- Special Projects
The developer of a proposed 12,000-home master-planned community in Ewa has asked state officials to delay Tuesday’s final decision on whether its project can move forward by a month.
D.R. Horton filed the motion on Friday with the state Land Use Commission and the last-minute move is raising eyebrows among opponents who are trying to stop the controversial project known as Hoopili.
At issue is whether a delay would push a final decision past the end of June, when the terms of two commissioners expire. They will be replaced by appointees of Gov. Neil Abercrombie who has said that he supports the project.
“The new people would be Abercrombie people and the administration has been favorable to the development,” said Kioni Dudley, president of Friends of Makakilo, a chief opponent of the development.
An executive at D.R. Horton brushed off the notion that the company is trying to get a more favorable commission. Cameron Nekota, an executive vice president, said the company is asking for an extension in order to clarify a constitutional issue.

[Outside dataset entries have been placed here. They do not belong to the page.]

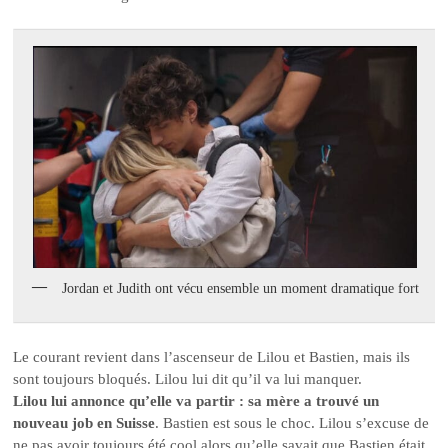
Jordan et Judith ont vécu ensemble un moment dramatique fort
Le courant revient dans l’ascenseur de Lilou et Bastien, mais ils
sont toujours bloqués. Lilou lui dit qu’il va lui manquer.
Lilou lui annonce qu’elle va partir : sa mère a trouvé un
nouveau job en Suisse
. Bastien est sous le choc. Lilou s’excuse de
ne pas avoir toujours été cool alors qu’elle savait que Bastien était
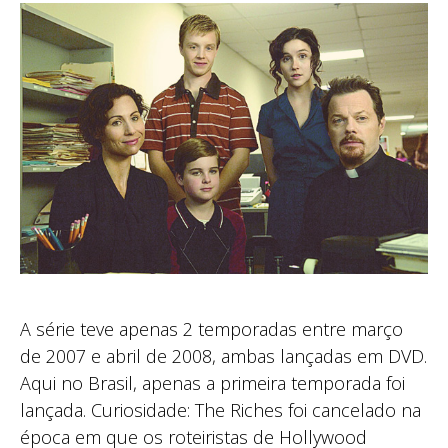
A série teve apenas 2 temporadas entre março
de 2007 e abril de 2008, ambas lançadas em DVD.
Aqui no Brasil, apenas a primeira temporada foi
lançada. Curiosidade: The Riches foi cancelado na
época em que os roteiristas de Hollywood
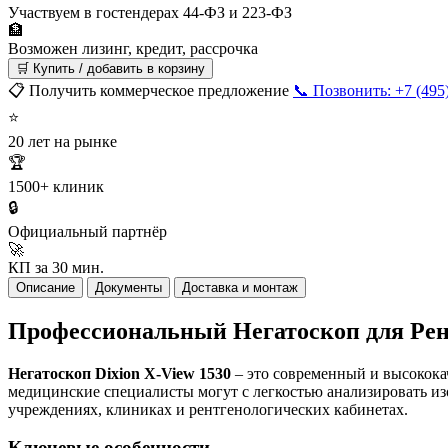
Участвуем в гостендерах 44-ФЗ и 223-ФЗ
🏦
Возможен лизинг, кредит, рассрочка
🛒 Купить / добавить в корзину
📋 Получить коммерческое предложение
📞 Позвонить: +7 (495
⭐
20 лет на рынке
🏆
1500+ клиник
🔒
Официальный партнёр
🚀
КП за 30 мин.
Описание
Документы
Доставка и монтаж
Профессиональный Негатоскоп для Рент
Негатоскоп Dixion X-View 1530
– это современный и высокока
медицинские специалисты могут с легкостью анализировать из
учреждениях, клиниках и рентгенологических кабинетах.
Ключевые особенности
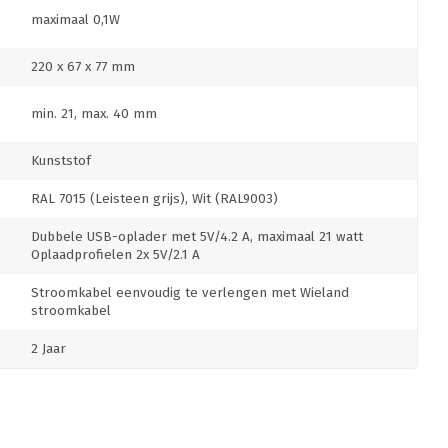
maximaal 0,1W
220 x 67 x 77 mm
min. 21, max. 40 mm
Kunststof
RAL 7015 (Leisteen grijs), Wit (RAL9003)
Dubbele USB-oplader met 5V/4.2 A, maximaal 21 watt
Oplaadprofielen 2x 5V/2.1 A
Stroomkabel eenvoudig te verlengen met Wieland
stroomkabel
2 Jaar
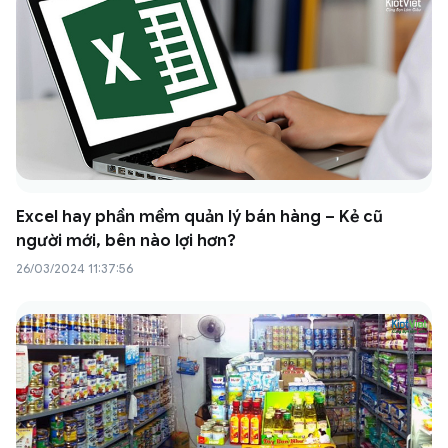
Excel hay phần mềm quản lý bán hàng – Kẻ cũ
người mới, bên nào lợi hơn?
26/03/2024 11:37:56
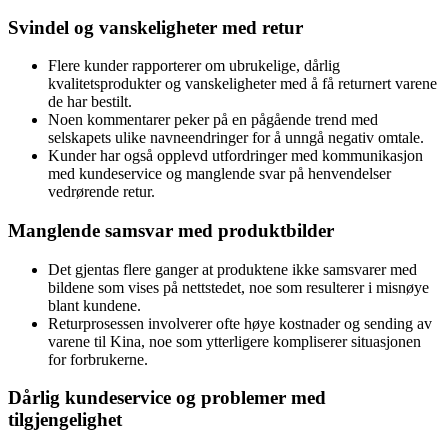
Svindel og vanskeligheter med retur
Flere kunder rapporterer om ubrukelige, dårlig
kvalitetsprodukter og vanskeligheter med å få returnert varene
de har bestilt.
Noen kommentarer peker på en pågående trend med
selskapets ulike navneendringer for å unngå negativ omtale.
Kunder har også opplevd utfordringer med kommunikasjon
med kundeservice og manglende svar på henvendelser
vedrørende retur.
Manglende samsvar med produktbilder
Det gjentas flere ganger at produktene ikke samsvarer med
bildene som vises på nettstedet, noe som resulterer i misnøye
blant kundene.
Returprosessen involverer ofte høye kostnader og sending av
varene til Kina, noe som ytterligere kompliserer situasjonen
for forbrukerne.
Dårlig kundeservice og problemer med
tilgjengelighet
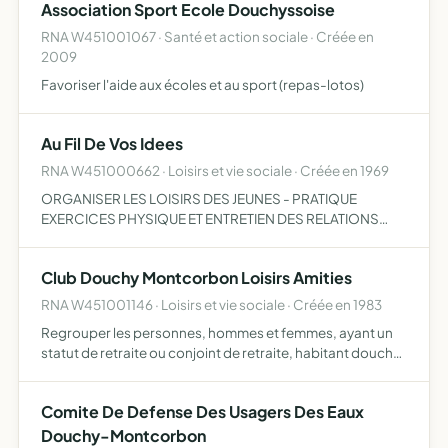
Association Sport Ecole Douchyssoise
ca…
RNA W451001067 · Santé et action sociale · Créée en
2009
Favoriser l'aide aux écoles et au sport (repas-lotos)
Au Fil De Vos Idees
RNA W451000662 · Loisirs et vie sociale · Créée en 1969
ORGANISER LES LOISIRS DES JEUNES - PRATIQUE
EXERCICES PHYSIQUE ET ENTRETIEN DES RELATIONS
D'AMITIE EN BONNE CAMARADERIE.
Club Douchy Montcorbon Loisirs Amities
RNA W451001146 · Loisirs et vie sociale · Créée en 1983
Regrouper les personnes, hommes et femmes, ayant un
statut de retraite ou conjoint de retraite, habitant douchy
ou ses environs, afin de leur permettre une action sociale
plus efficace et plus etendue.
Comite De Defense Des Usagers Des Eaux
Douchy-Montcorbon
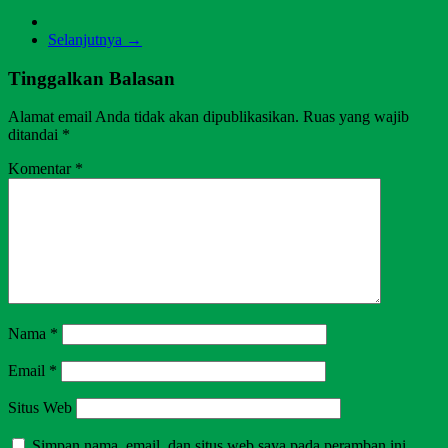
Selanjutnya →
Tinggalkan Balasan
Alamat email Anda tidak akan dipublikasikan.
Ruas yang wajib
ditandai
*
Komentar
*
Nama
*
Email
*
Situs Web
Simpan nama, email, dan situs web saya pada peramban ini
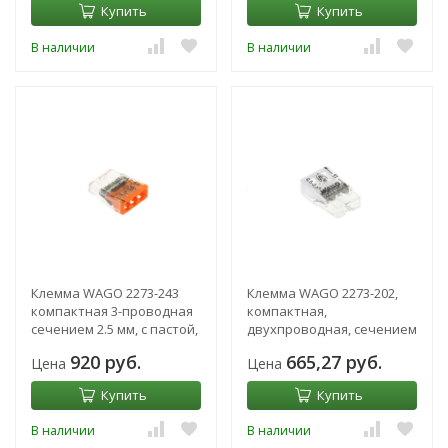
Купить
Купить
В наличии
В наличии
Клемма WAGO 2273-243
Клемма WAGO 2273-202,
компактная 3-проводная
компактная,
сечением 2.5 мм, с пастой,
двухпроводная, сечением
набор 100 шт
2.5 мм2, одножильная,
920 руб.
665,27 руб.
Цена
Цена
набор 100 шт
Купить
Купить
В наличии
В наличии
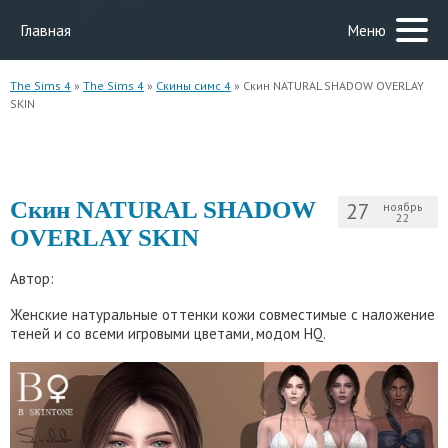
Главная
Меню
The Sims 4
»
The Sims 4
»
Скины симс 4
» Скин NATURAL SHADOW OVERLAY
SKIN
Скин NATURAL SHADOW
27
ноябрь
22
OVERLAY SKIN
Автор:
Женские натуральные оттенки кожи совместимые с наложение
теней и со всеми игровыми цветами, модом HQ.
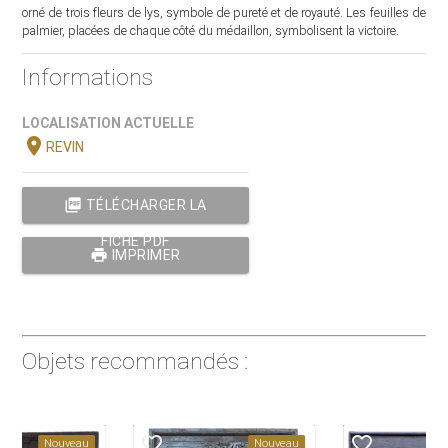
orné de trois fleurs de lys, symbole de pureté et de royauté. Les feuilles de
palmier, placées de chaque côté du médaillon, symbolisent la victoire.
Informations
LOCALISATION ACTUELLE
location_on
REVIN
picture_as_pdf
TÉLÉCHARGER LA
FICHE PDF
print
IMPRIMER
Objets recommandés :
favorite_border
favorite_border
Nouveau
Nouveau
N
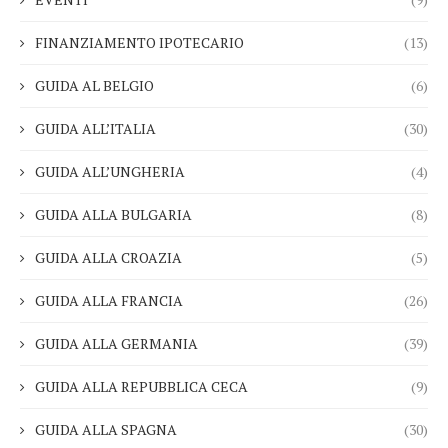
FINANZIAMENTO IPOTECARIO
(13)
GUIDA AL BELGIO
(6)
GUIDA ALL’ITALIA
(30)
GUIDA ALL’UNGHERIA
(4)
GUIDA ALLA BULGARIA
(8)
GUIDA ALLA CROAZIA
(5)
GUIDA ALLA FRANCIA
(26)
GUIDA ALLA GERMANIA
(39)
GUIDA ALLA REPUBBLICA CECA
(9)
GUIDA ALLA SPAGNA
(30)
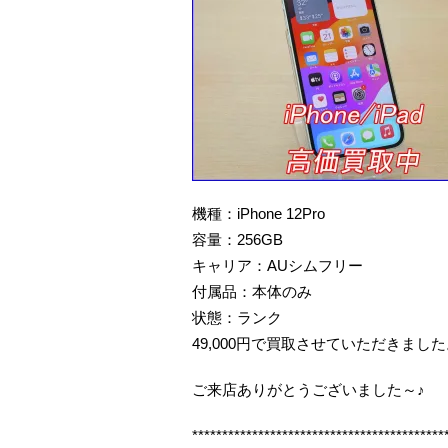
機種：iPhone 12Pro
容量：256GB
キャリア：AUシムフリー
付属品：本体のみ
状態：ランク
49,000円で買取させていただきまし
ご来店ありがとうございました～♪
******************************************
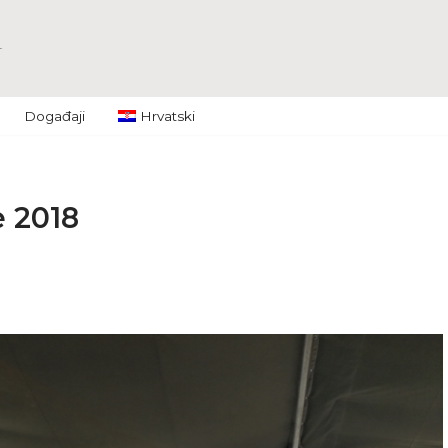
Događaji
Hrvatski
e 2018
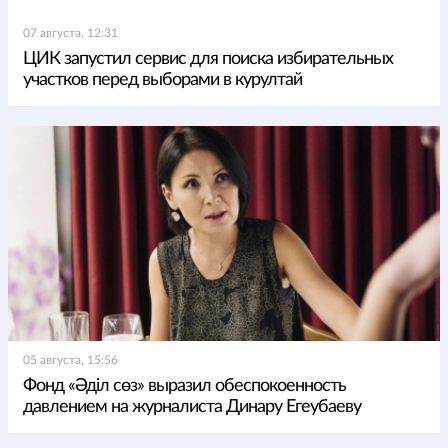
07 августа, 12:31
ЦИК запустил сервис для поиска избирательных
участков перед выборами в курултай
05 августа, 15:56
Фонд «Әділ сөз» выразил обеспокоенность
давлением на журналиста Динару Егеубаеву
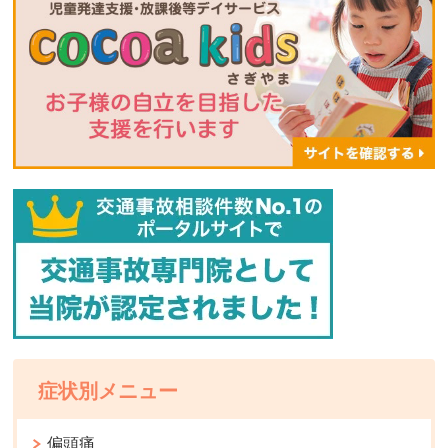
症状別メニュー
偏頭痛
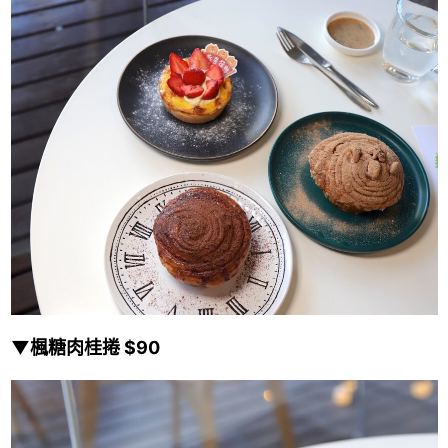
▼楓糖肉桂捲 $90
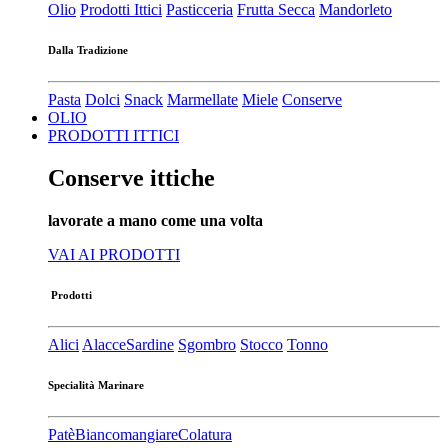
Olio
Prodotti Ittici
Pasticceria
Frutta Secca
Mandorleto
Dalla Tradizione
Pasta
Dolci
Snack
Marmellate
Miele
Conserve
OLIO
PRODOTTI ITTICI
Conserve ittiche
lavorate a mano come una volta
VAI AI PRODOTTI
Prodotti
Alici
Alacce
Sardine
Sgombro
Stocco
Tonno
Specialità Marinare
Patè​
Biancomangiare
Colatura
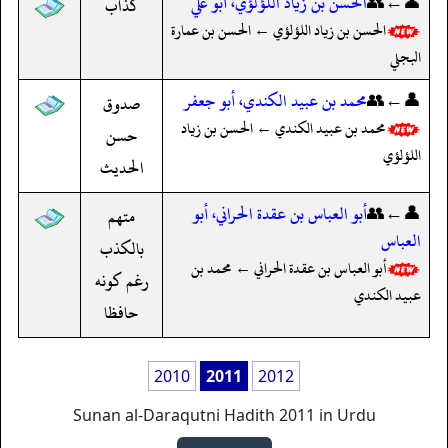
👤←👥
الحسن بن زياد اللؤلؤي، أبو علي
كذاب
الحسن بن زياد اللؤلؤي ← الحسن بن عمارة
البجلي
👤←👥
محمد بن عبيد الكندي، أبو جعفر
صدوق
محمد بن عبيد الكندي ← الحسن بن زياد
حسن
اللؤلؤي
الحديث
👤←👥
أبو العباس بن عقدة الحراني، أبو
متهم
العباس
بالكذب
أبو العباس بن عقدة الحراني ← محمد بن
رغم كونه
عبيد الكندي
حافظا
2010
2011
2012
Sunan al-Daraqutni Hadith 2011 in Urdu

The developer has requested three weeks to file legal briefs in the case, with a one week opportunity for opponents to respond.
“After a five year process, we want to make sure everything is covered and that the commission has everything it needs to make a fair decision in this case,” Nekota said. “From our perspective, it’s been a long process that has attracted much scrutiny. We want to make sure the commission has all that (information).”
This is D.R. Horton’s second attempt to convince the commission to reclassify more than 1,000 acres of prime agricultural land to urban use. Last time, the commission rejected its petition saying that the company had failed to provide an adequate timeline for completing the project.
Other intervenors in the case include the Sierra Club and Sen. Clayton Hee, who is being represented by attorney Eric Seitz.
Seitz said he plans to object to D.R.Horton’s motion and that the commission’s schedule for the proceedings was aimed at concluding the process before members left the commission.
“To bring something like this up at the last minute is just bizarre,” Seitz said.
The terms of Normand Lezy, chair of the commission, and Lisa Judge expire June 30. Abercrombie has already appointed Lance Inouye, president and CEO of Ralph S. Inouye Co., a general contractor and developer of government properties and commercial real estate, to fill Lezy’s position. A replacement for Judge has not been announced.
New commissioners could vote on the case even though they haven’t sat through the quasi-judicial proceedings. But they must attest to having read all of the documents and files in the case. The case has stretched out over the past eight months and both sides have presented hours of testimony on issues including the loss of farmland, traffic impacts, the impact on water resources and expected job creation.
At least six of the nine members on the commission must approve D.R. Horton’s petition to reclassify the land.
The commission is also up against a July 26 deadline — if commissioners don’t make a decision by then, D.R. Horton’s petition is automatically granted.
D.R. Horton has been trying to reclassify the land, which it currently leases to two of Hawaii’s largest farms, for nearly six years.
A central argument of Hoopili opponents is that reclassifying the prime agricultural land violates the state constitution, which states that important agricultural land be protected. In 2008, the Legislature directed all counties to identify important ag lands that would remain classified as such in perpetuity unless changed by a two-thirds vote of lawmakers. The counties have been slow to implement the law, and opponents have argued that Hoopili lands would have received this special designation.
It’s this issue that D.R. Horton says it wants to clarify for the commission.
Opponents argue that “the constitution mandates the preservation of agricultural lands, and they certainly argued that in front of the commission for the last year now,” Nekota said. “We’re mainly clarifying it from our perspective. We just don’t want any commissioner to think that they can not do that.”
But opponents say it’s too late for D.R. Horton to be coming to the commission about the issue now, when it’s been a central component of the whole case.
“My take is that it is eight months too late,” said Seitz.
Both sides are also gearing up for a potential appeal of the commission’s decision.
The Sierra Club told Civil Beat that if the commission grants D.R. Horton’s petition, it will appeal the decision in court.
Seitz said it was premature to comment on the possibility of an appeal. But he did say that he had approached the proceedings in a way that created a record that would support an appeal if necessary.
D.R. Horton is preparing too, and wants the extension of time in order to more fully address the constitutional issue, said Nekota.
“The decision and order that we filed runs through the findings of fact and law, it provides a roadmap. It doesn’t speak specifically to that issue (of the constitutionality of reclassifying important ag lands) because it’s not the forum in which we would make that argument,” he said. “It’s really outside the decision and order itself. You would think that the ability to file legal briefs in the end makes the record a lot cleaner if someone were to appeal.”
The commission is expected to consider D.R. Horton’s request for an extension at the start of proceedings on Tuesday.